震災や事故後の避難中などに亡くなった震災関連死の認定数は、宮城、岩手、福島の被災三県で2554人で、半数以上の1337人を福島が占める。本紙の調べでは福島の震災関連死者のうち、少なくとも789人は原発避難者だった(いずれも3月10日までの集計)。
今回、復興庁が調査したのはこのうち、震災から1年が経過した昨年3月11日から同9月末の半年間の福島の震災関連死者。この時期の全国の関連死者40人中、35人が福島に集中していたためだ。
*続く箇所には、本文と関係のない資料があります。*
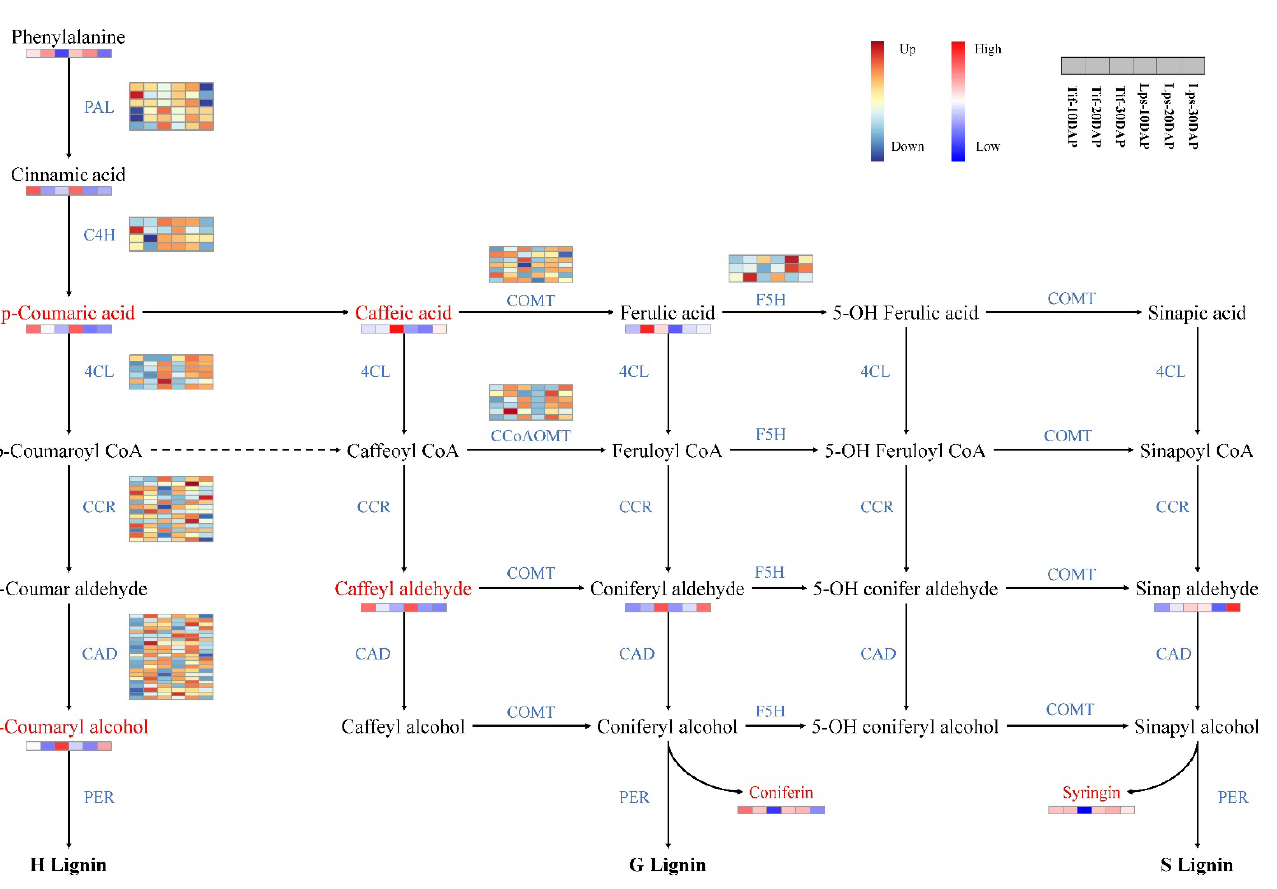
Figure 5. Joint KEGG enrichment p -value histogram of Tif vs. Lps at ( A ) 10 DAP, ( B ) 20 DAP and ( C ) 30 DAP.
死亡に至る経緯などを市町村や医療機関から聞き取り、分析した。
35人は南相馬市、楢葉町、富岡町、川内村、大熊町、浪江町、葛尾村、飯舘村の八市町村の出身。50代が一人で、ほかは60歳以上だった。複数回答による死亡原因の調査では、避難所生活での肉体的・精神的疲労が45%で一番多く、避難所などへの移動中の疲労が24%だった。
報告書の中で、福島県の医療関係者は「『生きているうちに今の避難先から出られない』という不安や、生きがいも、希望も、生きる意欲も持てないというメンタル面の影響も大きい」と指摘している。
医療関係者は、2011年12月~12年2月の施設での死亡率が前年同期比1・2倍になっている現状を挙げ「全体の死亡リスクがあがった。死亡は氷山の一角」とも懸念している。
同庁の担当者は「仮設住宅より住み心地の良い公共住宅の早期再建が必要。国として財政支援をしたい」と話している。